Tuesday, March 16, 2010

Survey says: nearly one-third of doctors will leave medicine if health care bill passes

In his yearlong quest for health care reform, President Obama has often surrounded himself with people in white coats to engender the perception that physicians support him.  A survey published in the latest issue of The New England Journal of Medicine tells a very different story.  From CNS News:
Nearly one-third of all practicing physicians may leave the medical profession if President Obama signs current versions of health-care reform legislation into law, according to a survey published in the latest issue of the New England Journal of Medicine.

The survey, which was conducted by the Medicus Firm, a leading physician search and consulting firm based in Atlanta and Dallas, found that a majority of physicians said health-care reform would cause the quality of American medical care to “deteriorate” and it could be the “final straw” that sends a sizeable number of doctors out of medicine.

More than 29 percent (29.2) percent of the nearly 1,200 doctors who responded to the survey said they would quit the profession or retire early if health reform legislation becomes law.
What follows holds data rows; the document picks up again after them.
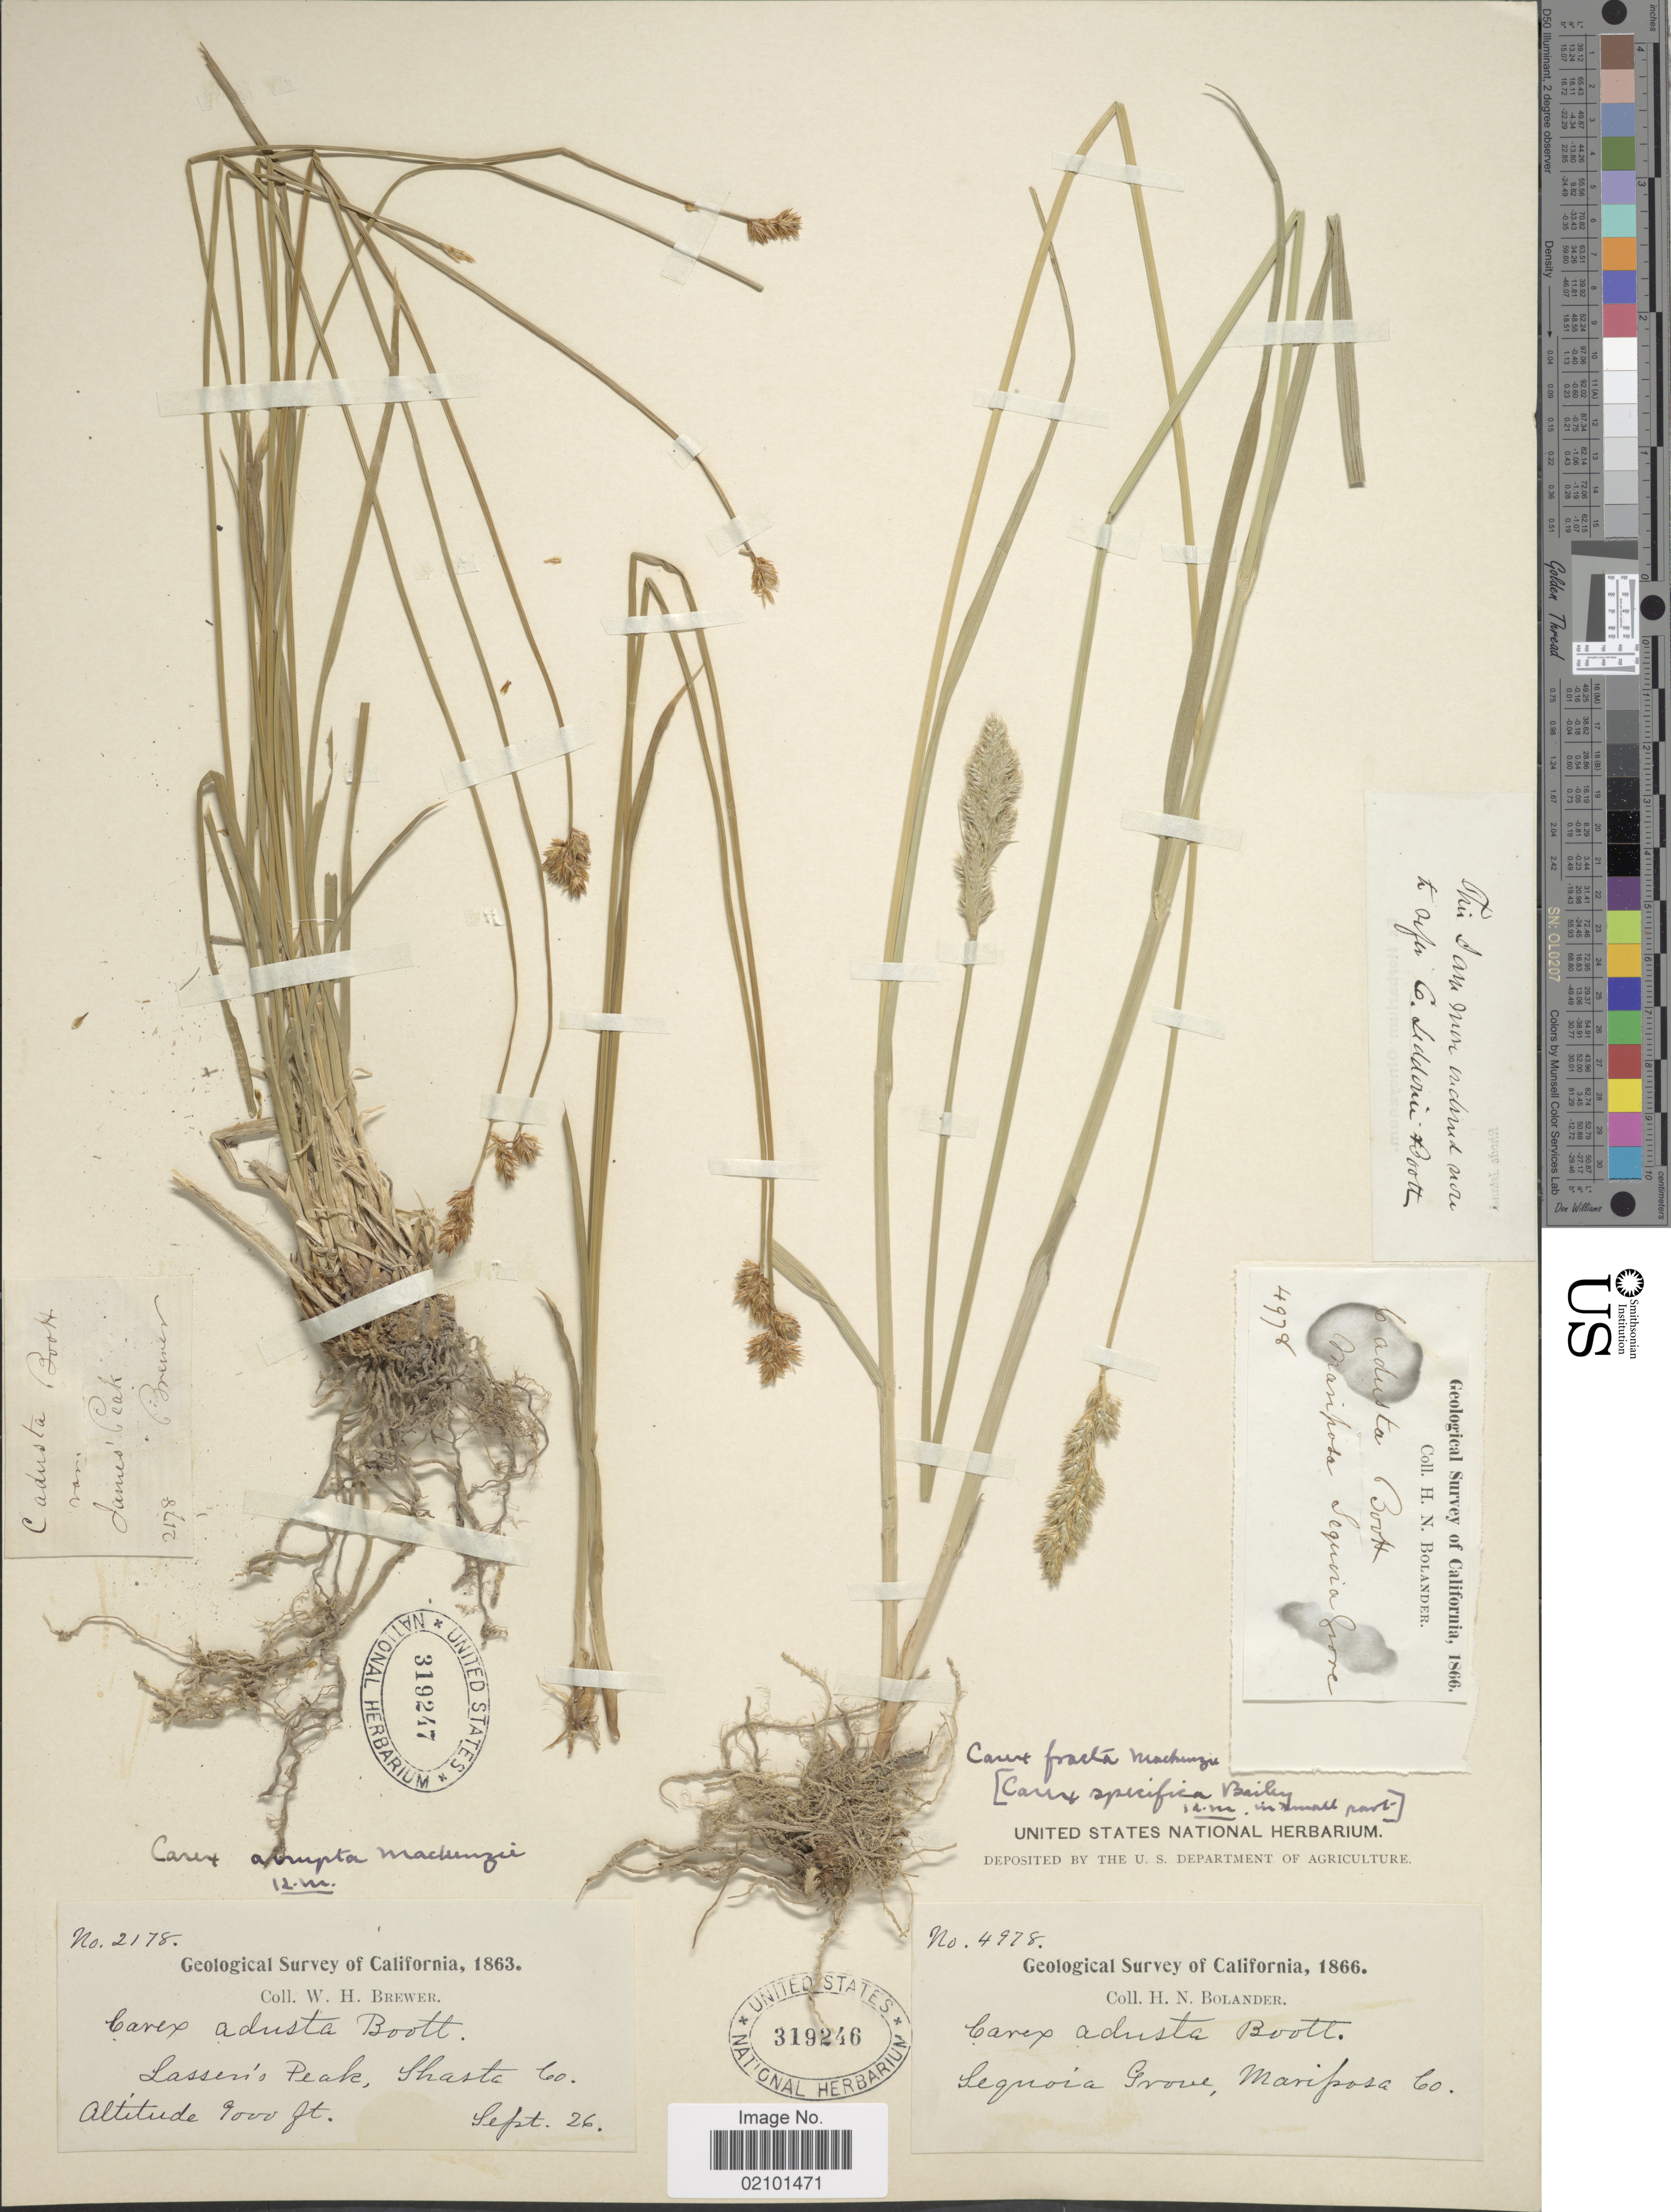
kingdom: Plantae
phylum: Tracheophyta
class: Liliopsida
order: Poales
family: Cyperaceae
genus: Carex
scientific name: Carex abrupta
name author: Mack.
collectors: H. Bolander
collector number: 4978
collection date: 1866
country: United States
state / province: California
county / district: Mariposa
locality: Sequoia Grove, Mariposa Co.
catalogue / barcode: US 319246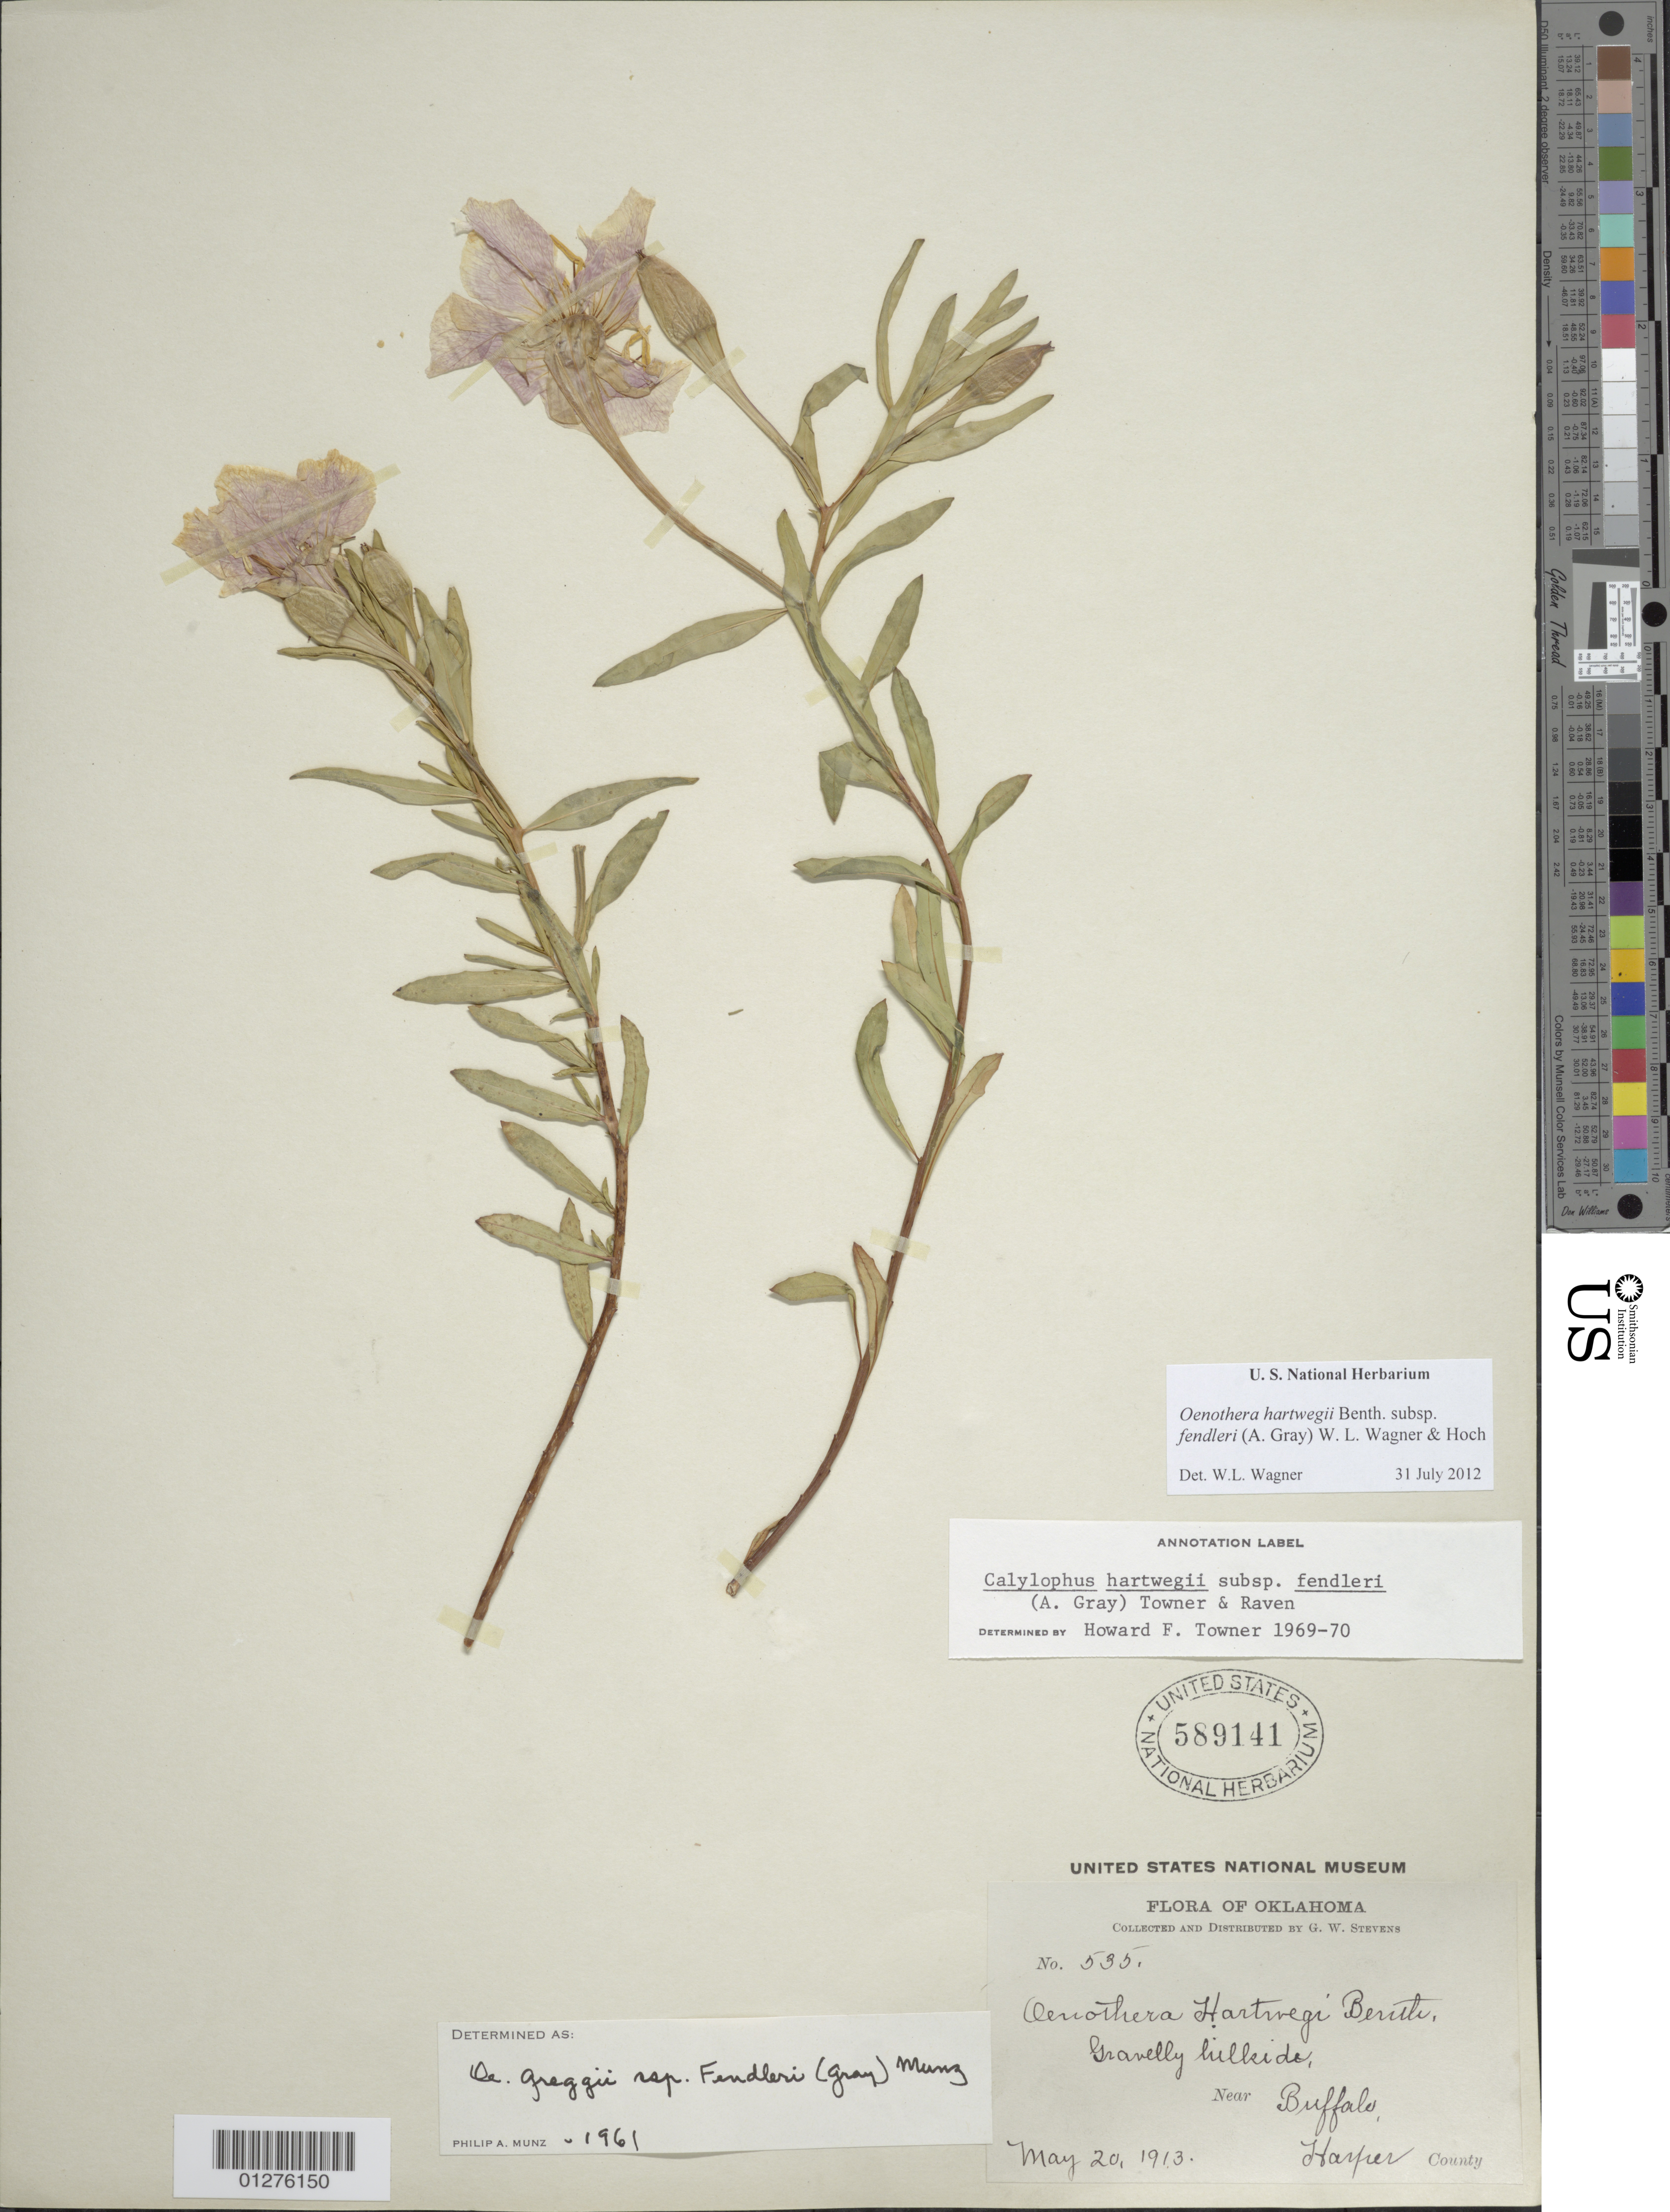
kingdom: Plantae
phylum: Tracheophyta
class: Magnoliopsida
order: Myrtales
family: Onagraceae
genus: Oenothera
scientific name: Oenothera hartwegii subsp. fendleri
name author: (A. Gray) W.L. Wagner & Hoch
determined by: Wagner, W. L., (BOT), Smithsonian Institution - National Museum of Natural History (UNITED STATES)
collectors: G. W. Stevens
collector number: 535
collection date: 1913-05-20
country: United States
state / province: Oklahoma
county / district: Harper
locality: Near Buffalo.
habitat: Gravelly hillside.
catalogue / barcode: US 589141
If a public option were included in the legislation, as several liberal Senators have indicated they would like, the number would jump to 45.7 percent.
Key findings of the survey can be found here.

If passed, the Senate health care bill will cut $500 billion from Medicare, extend coverage to an additional 30 million people and potentially drive one-third of doctors from the medical profession.  It's understandable that Nancy Pelosi is trying to find a way to pass this thing without actually making anyone vote for it.


  1. Well, add this. If a bill is passed that deprives me of medicare benefits I have now, I will resort to folk medicine and live as long as God wills!

  2. This isn't just hypothetical. Some doctors have already given up their practices in the past year. I offer in evidence, my own personal physician who at age 41, quit the profession this year because of the state of government involvement with health care and the impending Obamacare. He did not "retire", but is utilizing his undergrad degree in engineering. He felt he was getting out while the "getting" was good and his practice was worth something.